Why Phishing Still Works

Phishing — the practice of deceiving people into revealing sensitive information or installing malware — remains one of the most prevalent and successful forms of cybercrime. No matter how sophisticated security software becomes, humans remain targetable through psychology: urgency, fear, trust, and curiosity.

Modern phishing attacks have evolved far beyond the poorly-written "Nigerian prince" emails of the early internet. Today's campaigns are targeted, convincing, and increasingly powered by AI-generated content.

Common Types of Phishing Attacks

  • Email phishing: Mass emails impersonating trusted brands (banks, delivery services, tech companies) to steal credentials or deploy malware.
  • Spear phishing: Highly targeted attacks using personal information about the victim to make the message more convincing. Often aimed at employees or executives.
  • Smishing: Phishing via SMS — fake delivery notifications, bank alerts, or two-factor authentication requests.
  • Vishing: Voice phishing — fake calls from "tech support", "banks", or government agencies.
  • Quishing: Phishing via malicious QR codes embedded in emails, flyers, or fake parking tickets.
  • Clone phishing: Duplicating a legitimate email you've previously received, but replacing links or attachments with malicious versions.

Red Flags to Watch For

Even convincing phishing attempts often leave clues. Train yourself to notice:

  • Urgency or threats: "Your account will be suspended in 24 hours." Urgency is designed to short-circuit careful thinking.
  • Mismatched sender addresses: The display name says "PayPal" but the actual email address is noreply@paypa1-secure.ru.
  • Suspicious links: Hover over any link before clicking. Does the URL match the supposed sender's domain exactly?
  • Unexpected requests: Legitimate organisations will not ask for your password, full card number, or 2FA code via email.
  • Generic greetings: "Dear Customer" instead of your actual name can indicate a mass-targeted attack.
  • Attachments you didn't expect: Especially .zip, .exe, .docm, or .pdf files from unknown senders.

The Rise of AI-Assisted Phishing

Generative AI has lowered the barrier for crafting convincing phishing content. Attackers can now produce grammatically perfect, personalised emails at scale using public data about their targets from LinkedIn, social media, or previous breaches. This makes the old advice of "look for spelling mistakes" increasingly unreliable as a sole defence.

What matters more now: context and verification. Does this email make sense? Did you initiate this interaction?
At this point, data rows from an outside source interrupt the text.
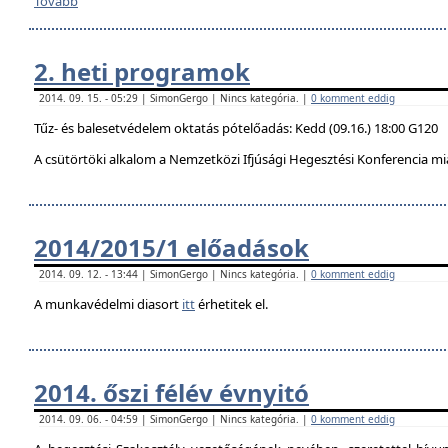
Tovább
2. heti programok
2014. 09. 15. - 05:29 | SimonGergo | Nincs kategória. |
0 komment eddig
Tűz- és balesetvédelem oktatás pótelőadás: Kedd (09.16.) 18:00 G120
A csütörtöki alkalom a Nemzetközi Ifjúsági Hegesztési Konferencia mi
2014/2015/1 előadások
2014. 09. 12. - 13:44 | SimonGergo | Nincs kategória. |
0 komment eddig
A munkavédelmi diasort
itt
érhetitek el.
2014. őszi félév évnyitó
2014. 09. 06. - 04:59 | SimonGergo | Nincs kategória. |
0 komment eddig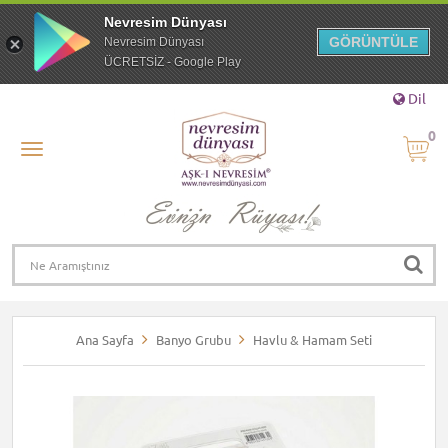
Nevresim Dünyası
GÖRÜNTÜLE
Nevresim Dünyası
ÜCRETSİZ - Google Play
Dil
0
Ana Sayfa
Banyo Grubu
Havlu & Hamam Seti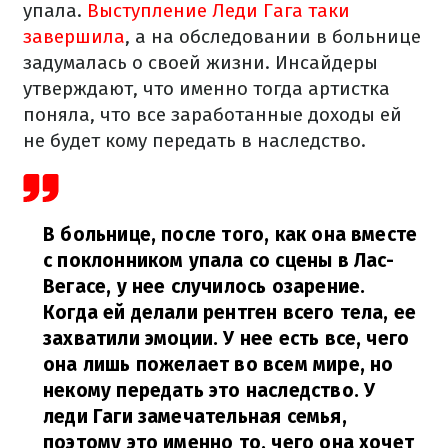
упала.
Выступление Леди Гага таки
завершила
, а на обследовании в больнице
задумалась о своей жизни. Инсайдеры
утверждают, что именно тогда артистка
поняла, что все заработанные доходы ей
не будет кому передать в наследство.
В больнице, после того, как она вместе
с поклонником упала со сцены в Лас-
Вегасе, у нее случилось озарение.
Когда ей делали рентген всего тела, ее
захватили эмоции. У нее есть все, чего
она лишь пожелает во всем мире, но
некому передать это наследство. У
леди Гаги замечательная семья,
поэтому это именно то, чего она хочет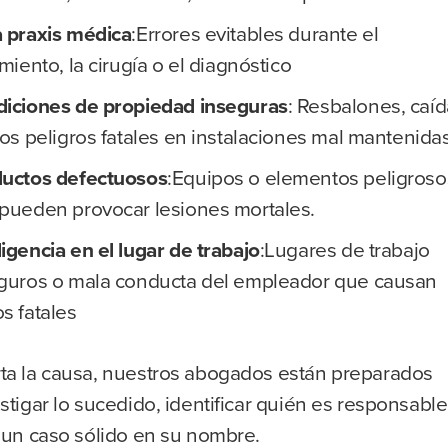
 praxis médica
:Errores evitables durante el
amiento, la cirugía o el diagnóstico
iciones de propiedad inseguras
: Resbalones, caí
ros peligros fatales en instalaciones mal mantenidas
uctos defectuosos
:Equipos o elementos peligroso
pueden provocar lesiones mortales.
igencia en el lugar de trabajo
:Lugares de trabajo
guros o mala conducta del empleador que causan
s fatales
ta la causa, nuestros abogados están preparados
stigar lo sucedido, identificar quién es responsable
 un caso sólido en su nombre.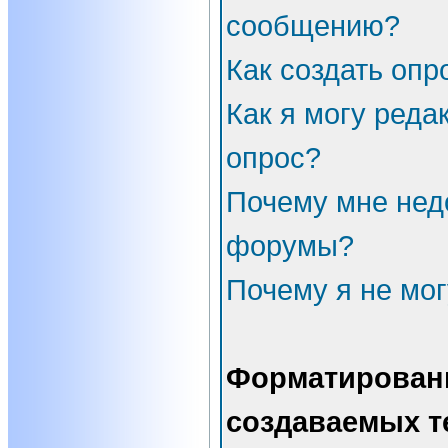
сообщению?
Как создать опр
Как я могу реда
опрос?
Почему мне нед
форумы?
Почему я не мог
Форматирован
создаваемых т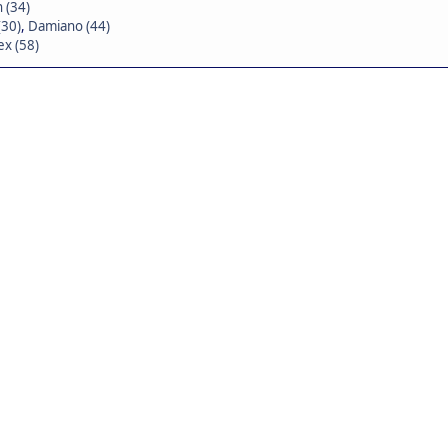
 (34)
(30)
,
Damiano (44)
x (58)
Can you verify the sender through a separate channel?

How to Protect Yourself

  1. Enable phishing-resistant 2FA. Hardware keys and passkeys cannot be phished the way SMS or TOTP codes can.
  2. Use a password manager. It will only auto-fill credentials on the legitimate domain — it won't fill your details into a spoofed lookalike site.
  3. Verify independently. If your bank emails you about suspicious activity, call the number on the back of your card — don't click the email link.
  4. Keep software updated. Many phishing attacks exploit unpatched vulnerabilities in browsers or email clients.
  5. Report phishing attempts. In the UK, forward to report@phishing.gov.uk. In the US, forward to reportphishing@apwg.org or use the FTC's reporting portal.
  6. Use email filtering. Enable your provider's spam and phishing filters, and consider a DNS-level security service like Quad9 or NextDNS.
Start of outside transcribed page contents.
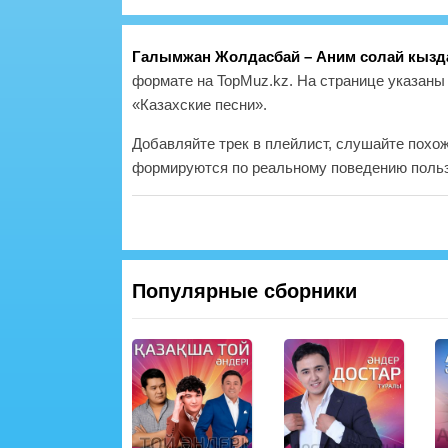
Галымжан Жолдасбай – Аним солай кызд
формате на TopMuz.kz. На странице указаны 
«Казахские песни».
Добавляйте трек в плейлист, слушайте похо
формируются по реальному поведению польз
Популярные сборники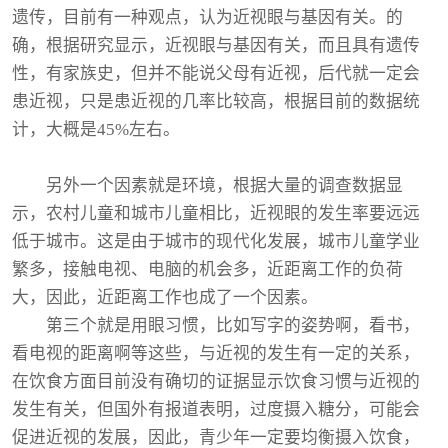
遗传，目前有一种观点，认为近视眼与基因有关。的
确，根据研究显示，近视眼与基因有关，而且具有遗传
性，有家族史，但并不能说父母有近视，后代就一定会
患近视，只是患近视的几率比较高，根据目前的数据统
计，大概是45%左右。
另外一个因素就是环境，根据大量的调查数据显
示，农村儿童和城市儿童相比，近视眼的发生率要远远
低于城市。这是由于城市的现代化发展，城市儿童学业
繁多，接触电视、电脑的机会多，近距离工作的负荷
大，因此，近距离工作也成了一个因素。
第三个就是用眼习惯，比如写字的姿势啊，看书，
看电视的距离啊等这些，与近视的发生有一定的关系，
在饮食方面目前没有确切的证据显示饮食习惯与近视的
发生有关，但国外有报道表明，过度摄入糖分，可能会
促进近视的发展，因此，青少年一定要均衡摄入饮食，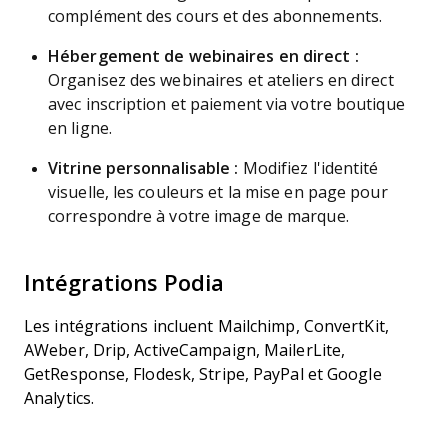
complément des cours et des abonnements.
Hébergement de webinaires en direct :
Organisez des webinaires et ateliers en direct
avec inscription et paiement via votre boutique
en ligne.
Vitrine personnalisable :
Modifiez l'identité
visuelle, les couleurs et la mise en page pour
correspondre à votre image de marque.
Intégrations Podia
Les intégrations incluent Mailchimp, ConvertKit,
AWeber, Drip, ActiveCampaign, MailerLite,
GetResponse, Flodesk, Stripe, PayPal et Google
Analytics.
What to Do If You've Been Phished

Act quickly if you suspect you've fallen for an attack:

  • Change the compromised password immediately — and any accounts using the same password.
  • Enable 2FA if it wasn't already active.
  • Check for any unauthorised account activity or forwarding rules.
  • Run a malware scan if you clicked an attachment or suspicious link.
  • Alert your bank if financial information was involved.

The faster you act, the less damage is done. Phishing succeeds through speed — your defence should too.